Um bom filme é resultado de um afinado e afiado trabalho de equipe – diretores e atores certos, juntos no set certo. Uma parceria recente que se tornou sinônimo de sucesso é formada pelo cineasta Tim Burton e pelo ator Johnny Depp. Estão no sexto trabalho conjunto – fizeram Edward, mãos de tesoura e A fantástica fábrica de chocolate, entre outros. Agora, trata-se do filme Sweeney Todd – o barbeiro demoníaco da rua Fleet, que estréia no Brasil na sexta-feira 8. Depp está tão bem em cena que concorre ao Oscar de melhor ator, mesmo fazendo o que até então era inimaginável: ele cantou, nesse que é o primeiro musical de sua carreira. Burton, que sempre deixou claro que não vibrava com longas cantorias nas telas, também jamais se aventurara nesse gênero. Pois bem: o trabalho da dupla é empolgante, como tantas outras parcerias, atuais ou antigas, no cinema.

Sweeney Todd é a melhor adaptação cinematográfica recente de um espetáculo da Broadway.

O enredo se desenvolve numa sombria Londres do século XIX, onde um barbeiro (o Sweeney Todd do título) volta do exílio para se vingar de uma injustiça. Todd era feliz, casado e pai de uma linda garotinha, até que foi condenado por um crime que não cometeu devido à falsidade de um juiz interessado em arrebatar-lhe a mulher. Quinze anos depois, com a fama de melhor barbeiro de Londres, ele fica sócio da locatária de seu salão, a senhora Lovett (interpretada por Helena Boham Carter). Trata-se de outro tipo de parceria, bem incomum: enquanto ele degola os clientes que barbeia no andar de cima, a mulher usa a carne dos mortos para fazer tortas que são vendidas no restaurante instalado no andar de baixo. Tudo embalado por belíssimas canções de Stephen Sondheim. "Não existe nenhuma intenção de glorificar os serial killers", disse Burton ao jornal francês Libération. "O cinema possui uma forte dimensão catártica e, assim, mostra certas atitudes para que elas não sejam praticadas no mundo real."

Deve ter sido fácil para o diretor Burton convencer o ator Depp sobre a sua tese envolvendo catarse e filmes violentos: eles são amigos, e o ator costuma aceitar e acatar tudo aquilo que o diretor pede. Quando Depp, por exemplo, não concorda com uma cena, Burton sugere que ele ensaie mesmo a contragosto, e no final o ator acaba gostando do resultado. O mais difícil no caso de Sweeney Todd foi convencê-lo de que ele podia cantar. Depp já havia participado de uma banda de rock na juventude (a The Kids), mas nunca interpretara uma canção inteira. Procurou então seus antigos companheiros de garagem e gravou a música My friends, que está no atual musical e cuja letra diz que as duas navalhas são os únicos amigos que Sweeney tem no mundo. Quando Depp enviou a fita da gravação para Burton, recebeu imediatamente as cópias do contrato para serem assinadas.

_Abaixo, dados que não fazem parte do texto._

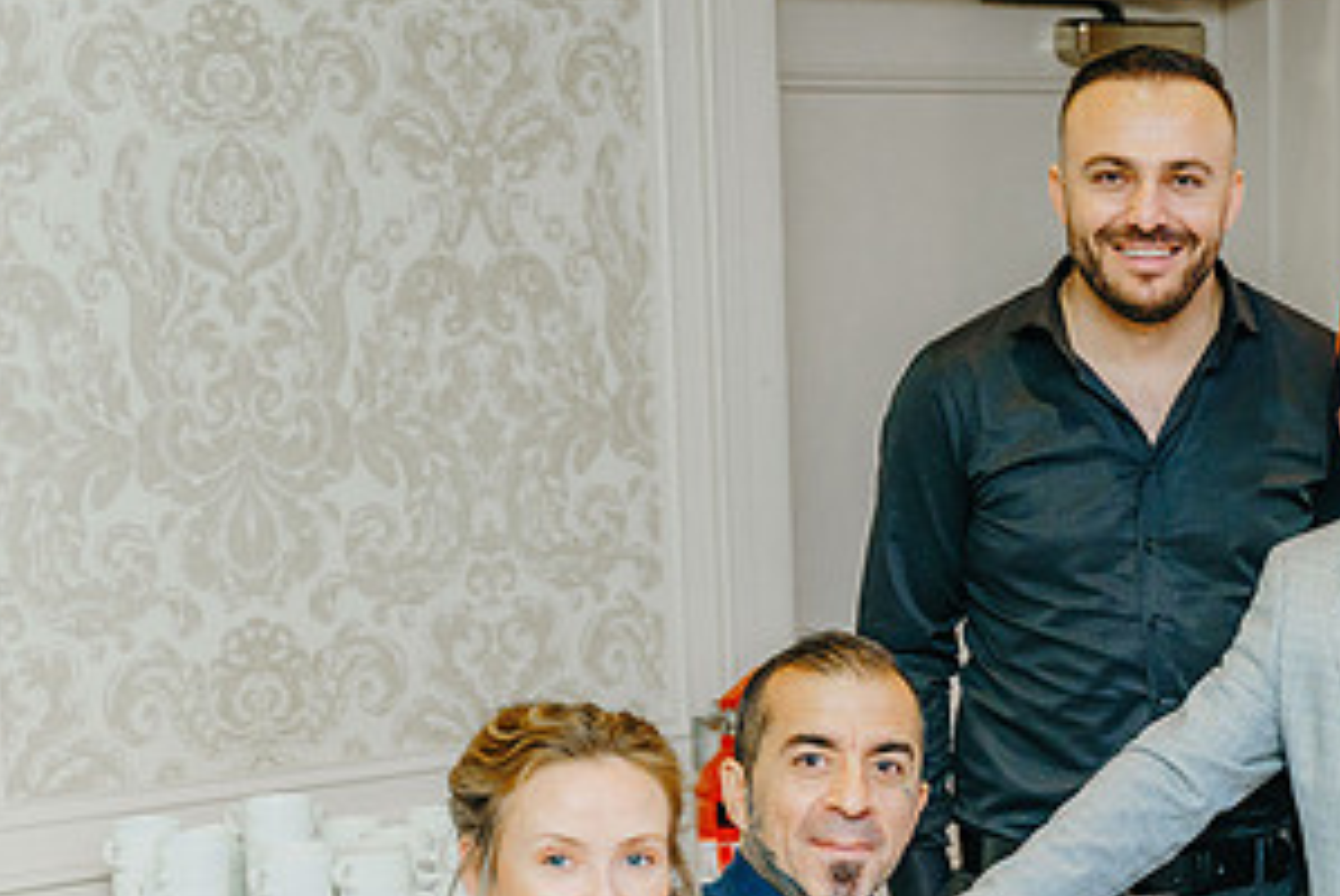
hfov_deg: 20.9
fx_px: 3539
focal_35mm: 95
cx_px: 1264
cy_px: 768
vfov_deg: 14.3
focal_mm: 49
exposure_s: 1/200
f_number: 2.8
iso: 2000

Parcerias afinadas no cinema, como Depp e Burton, não é um fenômeno isolado – muitas vezes a sintonia é tão grande que as decisões partem não do diretor, mas dos próprios atores. Era o que acontecia com Robert De Niro na época em que ele era o protagonista habitual dos filmes de Martin Scorsese – fizeram, entre outros, Taxi driver, Os bons companheiros e Touro indomável. Vale destacar que Touro indomável foi sugerido pelo próprio De Niro, que presenteou Scorsese com a autobiografia do boxeador Jack LaMotta e não se cansava de falar que a história daria um grande filme. Outro que palpitava bastante era o italiano Marcello Mastroianni, e fazia isso com um diretor que nem sequer escrevia roteiros: Federico Fellini. Em Ginger e Fred, a última parceria de ambos, Mastroianni teimou que teria de usar um sapato elegante, feito à mão, pois esse detalhe era importante para o personagem inspirado no ator e dançarino americano Fred Astaire. Fellini sabia que Mastroianni nunca precisou desse tipo de laboratório, mas cumpriu o pedido à risca. "Desconfiei que ele queria um belo par de sapatos para usar depois das filmagens", revelou Fellini.